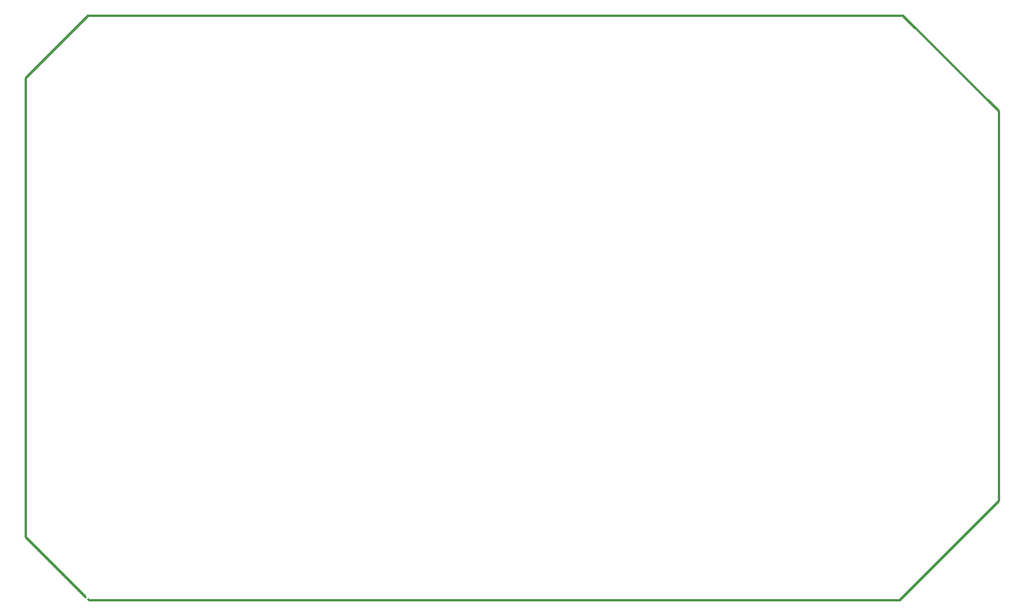
<source format=gm1>
G04 Layer_Color=16711935*
%FSLAX42Y42*%
%MOMM*%
G71*
G01*
G75*
%ADD11C,0.25*%
D11*
X2578Y2553D02*
X11493D01*
X12586Y3645D01*
Y7938D01*
X2565Y8992D02*
X11532D01*
X12586Y7938D01*
X1880Y3251D02*
Y8306D01*
Y3251D02*
X2540Y2591D01*
X2565Y2565D02*
X2578Y2553D01*
X1880Y8306D02*
X2565Y8992D01*
M02*

</source>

JOB ITEM: Leaving the pictures aside, output each entry above exactly as written.

SOLUTION BELOW:
<source format=gm1>
G04 Layer_Color=16711935*
%FSLAX42Y42*%
%MOMM*%
G71*
G01*
G75*
%ADD11C,0.25*%
D11*
X2578Y2553D02*
X11493D01*
X12586Y3645D01*
Y7938D01*
X2565Y8992D02*
X11532D01*
X12586Y7938D01*
X1880Y3251D02*
Y8306D01*
Y3251D02*
X2540Y2591D01*
X2565Y2565D02*
X2578Y2553D01*
X1880Y8306D02*
X2565Y8992D01*
M02*

</source>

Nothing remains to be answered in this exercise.